Vous avez donc évolué dans le bon sens, je ne vais pas m’en plaindre. Mais nous tenons à défendre le rôle du Parlement. Je vous remercie d’ailleurs, monsieur le ministre, d’avoir donné raison au Sénat. Même si vous ne pouvez pas l’avouer, cela nous fait plaisir ! (M. le ministre sourit.)
Sur le fond, j’ai déjà mentionné les deux points qui demeurent inadmissibles, aussi symboliques soient-ils : l’âge du général – et non du capitaine ! –, qui fait donc l’objet d’une dérogation particulière, et le maintien de la date d’entrée en vigueur des mesures de défiscalisation. Vous nous indiquez que les dons pourront en bénéficier même s’ils sont intervenus auparavant. Pourquoi n’est-ce pas inscrit dans le texte ? Je ne comprends pas que vous restiez arc-bouté sur ce point, mais cela me semble secondaire.

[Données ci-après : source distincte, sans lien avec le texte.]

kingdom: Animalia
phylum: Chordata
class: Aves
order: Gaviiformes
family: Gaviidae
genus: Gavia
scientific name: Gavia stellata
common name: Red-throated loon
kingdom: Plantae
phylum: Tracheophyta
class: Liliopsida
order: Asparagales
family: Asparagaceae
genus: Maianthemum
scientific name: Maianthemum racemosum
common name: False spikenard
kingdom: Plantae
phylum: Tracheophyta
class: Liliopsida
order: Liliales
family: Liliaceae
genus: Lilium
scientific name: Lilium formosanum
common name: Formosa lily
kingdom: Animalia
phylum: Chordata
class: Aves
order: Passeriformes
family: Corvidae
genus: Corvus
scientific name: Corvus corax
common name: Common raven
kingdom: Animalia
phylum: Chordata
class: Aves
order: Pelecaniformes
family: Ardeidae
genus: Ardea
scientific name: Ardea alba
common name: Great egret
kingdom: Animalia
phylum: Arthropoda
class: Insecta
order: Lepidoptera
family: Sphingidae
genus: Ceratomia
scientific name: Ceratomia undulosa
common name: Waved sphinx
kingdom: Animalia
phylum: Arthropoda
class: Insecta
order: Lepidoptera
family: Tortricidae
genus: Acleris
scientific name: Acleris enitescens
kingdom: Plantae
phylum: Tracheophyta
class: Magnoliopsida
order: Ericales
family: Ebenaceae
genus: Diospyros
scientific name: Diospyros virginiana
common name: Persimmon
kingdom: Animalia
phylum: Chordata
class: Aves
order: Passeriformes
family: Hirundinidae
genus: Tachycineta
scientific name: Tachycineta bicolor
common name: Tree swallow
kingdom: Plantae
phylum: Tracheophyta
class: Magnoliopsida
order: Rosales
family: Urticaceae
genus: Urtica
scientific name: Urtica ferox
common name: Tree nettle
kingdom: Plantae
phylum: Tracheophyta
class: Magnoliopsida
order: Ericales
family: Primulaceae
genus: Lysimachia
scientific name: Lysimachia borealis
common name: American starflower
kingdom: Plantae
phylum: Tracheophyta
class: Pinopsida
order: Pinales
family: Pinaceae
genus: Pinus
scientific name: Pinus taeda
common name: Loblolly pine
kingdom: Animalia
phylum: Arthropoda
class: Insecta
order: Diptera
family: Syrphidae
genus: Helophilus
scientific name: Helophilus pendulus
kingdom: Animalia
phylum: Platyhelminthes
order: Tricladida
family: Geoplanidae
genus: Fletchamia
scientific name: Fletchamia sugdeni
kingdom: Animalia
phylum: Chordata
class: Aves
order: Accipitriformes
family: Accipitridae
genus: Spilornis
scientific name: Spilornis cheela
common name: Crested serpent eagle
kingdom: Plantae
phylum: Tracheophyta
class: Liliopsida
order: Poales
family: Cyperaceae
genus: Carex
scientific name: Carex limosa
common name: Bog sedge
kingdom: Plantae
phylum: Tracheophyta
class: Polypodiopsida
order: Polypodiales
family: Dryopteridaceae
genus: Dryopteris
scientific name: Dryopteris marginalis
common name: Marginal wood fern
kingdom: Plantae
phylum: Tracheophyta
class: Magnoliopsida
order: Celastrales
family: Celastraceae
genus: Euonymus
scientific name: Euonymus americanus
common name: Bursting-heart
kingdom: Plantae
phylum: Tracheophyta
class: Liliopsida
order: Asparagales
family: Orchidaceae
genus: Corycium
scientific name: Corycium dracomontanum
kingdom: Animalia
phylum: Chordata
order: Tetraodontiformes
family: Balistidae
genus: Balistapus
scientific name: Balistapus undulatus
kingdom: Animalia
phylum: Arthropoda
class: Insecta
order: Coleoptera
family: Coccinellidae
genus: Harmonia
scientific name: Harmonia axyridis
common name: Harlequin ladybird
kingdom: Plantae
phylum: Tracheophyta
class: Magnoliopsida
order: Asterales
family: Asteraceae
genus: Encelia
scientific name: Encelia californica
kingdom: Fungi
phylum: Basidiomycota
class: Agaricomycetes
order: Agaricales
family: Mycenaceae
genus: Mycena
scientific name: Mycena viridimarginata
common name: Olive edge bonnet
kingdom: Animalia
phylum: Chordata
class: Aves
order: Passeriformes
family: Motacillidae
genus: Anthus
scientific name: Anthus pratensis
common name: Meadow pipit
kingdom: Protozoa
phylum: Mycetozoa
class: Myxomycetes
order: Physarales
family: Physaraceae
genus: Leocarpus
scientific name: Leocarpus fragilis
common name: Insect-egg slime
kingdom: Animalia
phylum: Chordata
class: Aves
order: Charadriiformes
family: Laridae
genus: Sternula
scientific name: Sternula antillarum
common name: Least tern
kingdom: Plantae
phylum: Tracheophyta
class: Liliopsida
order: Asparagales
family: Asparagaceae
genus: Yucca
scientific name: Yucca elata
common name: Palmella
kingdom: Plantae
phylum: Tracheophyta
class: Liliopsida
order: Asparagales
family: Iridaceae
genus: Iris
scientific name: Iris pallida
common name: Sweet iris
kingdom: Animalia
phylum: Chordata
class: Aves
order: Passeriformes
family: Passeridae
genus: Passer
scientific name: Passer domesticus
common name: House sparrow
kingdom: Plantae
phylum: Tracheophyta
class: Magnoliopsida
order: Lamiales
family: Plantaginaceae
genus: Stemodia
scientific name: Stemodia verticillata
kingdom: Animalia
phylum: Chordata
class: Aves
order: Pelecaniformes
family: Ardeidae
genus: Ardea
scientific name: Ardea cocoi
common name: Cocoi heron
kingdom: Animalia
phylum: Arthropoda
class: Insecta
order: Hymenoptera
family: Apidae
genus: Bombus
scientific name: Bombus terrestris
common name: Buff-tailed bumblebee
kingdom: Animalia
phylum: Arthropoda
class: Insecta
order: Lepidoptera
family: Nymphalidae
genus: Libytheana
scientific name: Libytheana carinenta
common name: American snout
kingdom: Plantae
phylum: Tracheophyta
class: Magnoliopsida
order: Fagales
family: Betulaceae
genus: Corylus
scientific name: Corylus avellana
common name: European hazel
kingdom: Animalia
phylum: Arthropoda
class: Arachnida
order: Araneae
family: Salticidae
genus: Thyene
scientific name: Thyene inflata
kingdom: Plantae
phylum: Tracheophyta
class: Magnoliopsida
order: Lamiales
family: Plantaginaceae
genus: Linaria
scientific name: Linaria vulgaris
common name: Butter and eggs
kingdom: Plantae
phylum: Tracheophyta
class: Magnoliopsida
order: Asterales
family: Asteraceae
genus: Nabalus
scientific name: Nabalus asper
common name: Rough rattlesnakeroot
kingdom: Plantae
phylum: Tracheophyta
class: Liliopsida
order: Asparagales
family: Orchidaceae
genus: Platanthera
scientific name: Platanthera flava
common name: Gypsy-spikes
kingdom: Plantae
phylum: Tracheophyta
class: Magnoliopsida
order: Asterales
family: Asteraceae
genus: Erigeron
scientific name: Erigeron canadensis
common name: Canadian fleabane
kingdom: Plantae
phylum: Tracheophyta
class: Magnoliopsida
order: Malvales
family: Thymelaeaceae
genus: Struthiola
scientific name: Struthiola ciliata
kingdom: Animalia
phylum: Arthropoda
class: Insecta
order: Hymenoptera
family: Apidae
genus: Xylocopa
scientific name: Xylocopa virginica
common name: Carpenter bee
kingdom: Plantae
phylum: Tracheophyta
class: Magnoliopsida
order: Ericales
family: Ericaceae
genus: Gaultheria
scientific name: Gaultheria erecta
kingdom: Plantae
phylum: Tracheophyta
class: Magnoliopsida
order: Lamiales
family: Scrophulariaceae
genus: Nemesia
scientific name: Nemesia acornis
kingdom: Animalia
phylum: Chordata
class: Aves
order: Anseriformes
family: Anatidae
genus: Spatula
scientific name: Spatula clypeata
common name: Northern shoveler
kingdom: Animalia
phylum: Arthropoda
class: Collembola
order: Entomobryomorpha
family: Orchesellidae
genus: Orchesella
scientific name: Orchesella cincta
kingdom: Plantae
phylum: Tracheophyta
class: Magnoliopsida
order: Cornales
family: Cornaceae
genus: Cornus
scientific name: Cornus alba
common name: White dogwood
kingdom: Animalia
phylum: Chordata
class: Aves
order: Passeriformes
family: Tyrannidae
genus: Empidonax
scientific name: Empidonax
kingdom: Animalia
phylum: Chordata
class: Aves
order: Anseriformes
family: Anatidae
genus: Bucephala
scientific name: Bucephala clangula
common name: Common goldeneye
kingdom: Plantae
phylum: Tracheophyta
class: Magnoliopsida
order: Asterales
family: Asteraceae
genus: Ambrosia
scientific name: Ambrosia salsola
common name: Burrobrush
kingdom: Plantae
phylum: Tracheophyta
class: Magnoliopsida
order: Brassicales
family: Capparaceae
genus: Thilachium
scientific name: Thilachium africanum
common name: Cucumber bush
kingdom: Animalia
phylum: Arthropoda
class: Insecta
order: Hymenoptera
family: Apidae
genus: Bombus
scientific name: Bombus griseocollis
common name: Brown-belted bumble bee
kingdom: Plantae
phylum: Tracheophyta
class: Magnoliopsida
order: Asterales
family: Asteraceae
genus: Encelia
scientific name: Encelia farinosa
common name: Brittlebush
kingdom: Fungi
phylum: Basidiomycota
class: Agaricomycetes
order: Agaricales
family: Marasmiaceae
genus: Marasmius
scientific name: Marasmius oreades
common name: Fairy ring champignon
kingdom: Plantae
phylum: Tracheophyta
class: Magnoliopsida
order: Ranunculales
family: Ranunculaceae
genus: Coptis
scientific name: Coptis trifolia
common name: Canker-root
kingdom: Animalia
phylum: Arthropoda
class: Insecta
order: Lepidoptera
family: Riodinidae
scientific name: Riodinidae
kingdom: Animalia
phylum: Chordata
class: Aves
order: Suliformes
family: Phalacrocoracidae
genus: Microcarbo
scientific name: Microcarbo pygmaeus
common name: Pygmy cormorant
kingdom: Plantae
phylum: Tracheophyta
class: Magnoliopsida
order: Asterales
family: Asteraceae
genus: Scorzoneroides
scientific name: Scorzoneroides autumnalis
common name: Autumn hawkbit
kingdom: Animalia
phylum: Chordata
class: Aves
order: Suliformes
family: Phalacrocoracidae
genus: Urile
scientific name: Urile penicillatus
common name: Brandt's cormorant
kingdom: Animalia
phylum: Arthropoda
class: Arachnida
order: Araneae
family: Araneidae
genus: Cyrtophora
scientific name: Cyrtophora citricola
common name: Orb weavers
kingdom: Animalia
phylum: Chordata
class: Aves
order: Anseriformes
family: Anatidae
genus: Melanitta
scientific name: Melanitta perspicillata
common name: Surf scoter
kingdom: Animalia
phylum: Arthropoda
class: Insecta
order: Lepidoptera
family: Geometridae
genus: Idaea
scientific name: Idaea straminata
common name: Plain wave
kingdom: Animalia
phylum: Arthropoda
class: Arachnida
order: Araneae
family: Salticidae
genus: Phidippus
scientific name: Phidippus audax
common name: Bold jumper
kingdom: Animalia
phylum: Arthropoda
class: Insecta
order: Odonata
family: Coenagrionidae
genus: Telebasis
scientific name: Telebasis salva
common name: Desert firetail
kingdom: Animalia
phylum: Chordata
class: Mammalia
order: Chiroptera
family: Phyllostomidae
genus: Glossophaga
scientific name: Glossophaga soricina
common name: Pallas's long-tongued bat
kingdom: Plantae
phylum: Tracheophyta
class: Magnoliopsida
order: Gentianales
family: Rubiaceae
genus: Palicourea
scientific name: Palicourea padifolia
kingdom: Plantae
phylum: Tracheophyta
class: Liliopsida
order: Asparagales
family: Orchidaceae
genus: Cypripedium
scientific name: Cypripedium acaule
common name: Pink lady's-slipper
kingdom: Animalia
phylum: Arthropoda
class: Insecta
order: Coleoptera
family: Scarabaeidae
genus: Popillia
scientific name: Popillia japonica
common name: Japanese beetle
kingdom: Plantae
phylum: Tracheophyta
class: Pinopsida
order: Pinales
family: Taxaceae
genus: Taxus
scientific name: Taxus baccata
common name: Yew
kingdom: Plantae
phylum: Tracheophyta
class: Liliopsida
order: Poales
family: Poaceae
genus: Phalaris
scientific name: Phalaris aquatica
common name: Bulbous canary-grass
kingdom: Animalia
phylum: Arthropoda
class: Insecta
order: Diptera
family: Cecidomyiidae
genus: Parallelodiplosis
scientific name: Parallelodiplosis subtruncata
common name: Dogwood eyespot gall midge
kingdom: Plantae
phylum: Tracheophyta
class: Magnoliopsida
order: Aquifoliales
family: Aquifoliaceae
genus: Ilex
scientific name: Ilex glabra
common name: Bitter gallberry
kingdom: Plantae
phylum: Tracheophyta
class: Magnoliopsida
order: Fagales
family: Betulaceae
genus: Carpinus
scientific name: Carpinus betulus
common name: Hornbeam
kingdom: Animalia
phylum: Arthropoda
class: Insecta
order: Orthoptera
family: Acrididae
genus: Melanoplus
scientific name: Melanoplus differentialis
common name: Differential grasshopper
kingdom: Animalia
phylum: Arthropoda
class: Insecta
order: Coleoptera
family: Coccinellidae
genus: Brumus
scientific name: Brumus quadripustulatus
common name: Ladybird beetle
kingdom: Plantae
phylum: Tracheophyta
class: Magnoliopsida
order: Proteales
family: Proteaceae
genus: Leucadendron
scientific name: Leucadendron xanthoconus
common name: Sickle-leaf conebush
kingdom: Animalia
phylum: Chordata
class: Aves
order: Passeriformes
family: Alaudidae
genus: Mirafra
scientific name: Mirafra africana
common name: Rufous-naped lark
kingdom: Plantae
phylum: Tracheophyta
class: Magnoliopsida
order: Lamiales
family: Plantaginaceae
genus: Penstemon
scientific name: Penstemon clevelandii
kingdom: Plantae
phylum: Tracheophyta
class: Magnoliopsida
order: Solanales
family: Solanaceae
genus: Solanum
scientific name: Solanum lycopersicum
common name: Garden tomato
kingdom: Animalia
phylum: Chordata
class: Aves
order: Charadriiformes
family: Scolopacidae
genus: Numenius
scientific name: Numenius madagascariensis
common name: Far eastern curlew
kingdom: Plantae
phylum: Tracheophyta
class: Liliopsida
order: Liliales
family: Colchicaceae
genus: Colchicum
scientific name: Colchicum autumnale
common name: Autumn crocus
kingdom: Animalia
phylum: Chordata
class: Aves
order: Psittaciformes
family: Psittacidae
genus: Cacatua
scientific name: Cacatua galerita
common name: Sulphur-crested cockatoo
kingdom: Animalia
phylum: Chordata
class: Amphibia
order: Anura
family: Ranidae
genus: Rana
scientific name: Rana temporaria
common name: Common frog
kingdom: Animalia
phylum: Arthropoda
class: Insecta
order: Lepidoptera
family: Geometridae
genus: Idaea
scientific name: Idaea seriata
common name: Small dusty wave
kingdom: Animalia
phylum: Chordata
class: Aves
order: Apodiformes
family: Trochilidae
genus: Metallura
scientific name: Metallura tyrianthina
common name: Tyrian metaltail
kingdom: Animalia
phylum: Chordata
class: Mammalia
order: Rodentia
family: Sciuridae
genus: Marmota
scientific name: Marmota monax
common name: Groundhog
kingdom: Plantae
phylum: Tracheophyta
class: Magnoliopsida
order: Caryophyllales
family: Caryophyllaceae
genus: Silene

Plus grave, si vous allez dans le bon sens en encadrant les dérogations au code du patrimoine, mais vous maintenez toutes les autres, concernant les codes de l’environnement, de l’urbanisme et de la voirie. Ce n’est pas rien ! Aujourd’hui, l’environnement, ce n’est pas que des mots. On peut dire, « le réchauffement climatique, c’est dramatique, l’environnement c’est important », mais il faut poser des actes qui collent à ces paroles !
Or voilà un texte qui nous dit que l’on peut déroger au code de l’environnement, alors même que nous pourrions assister aux prémices d’un scandale sanitaire.
Je n’aime pas accompagner les peurs sans disposer d’élément concret, au risque de créer des paniques, mais l’on dit tout de même que les taux de plomb sur certains bâtiments proches de Notre-Dame sont parfois 800 fois supérieurs à la normale. Dans ce contexte, un projet de loi qui permette de déroger au code l’environnement ne contribue pas à renforcer la crédibilité de l’action publique.
Si l’on n’a pas besoin de ces règles dans ce cas précis, pourquoi doivent-elles s’appliquer de façon générale ? C’est donc la main tremblante qu’il faut proposer des dérogations, et en limitant ces dernières.
Si je suis toujours favorable à la suppression de cet article, malgré les avancées importantes réalisées par le ministre, le texte me semble acceptable une fois inclus les amendements proposés par le rapporteur, qui n’ignore pas les codes de l’environnement et de l’urbanisme et qui ajoute précisions et encadrement.
Tels sont les points essentiels que je voulais soulever à ce moment du débat.
Comme d’autres de nos collègues de tous bords dans l’hémicycle, je suis un élu parisien. À ce titre, ce texte me semble comporter un paradoxe : il évoque enfin les abords de la cathédrale, une évolution dont je suis satisfait, puisque, en première lecture comme en commission mixte paritaire, j’avais plaidé en ce sens, mais vous n’aviez pas voulu nous entendre.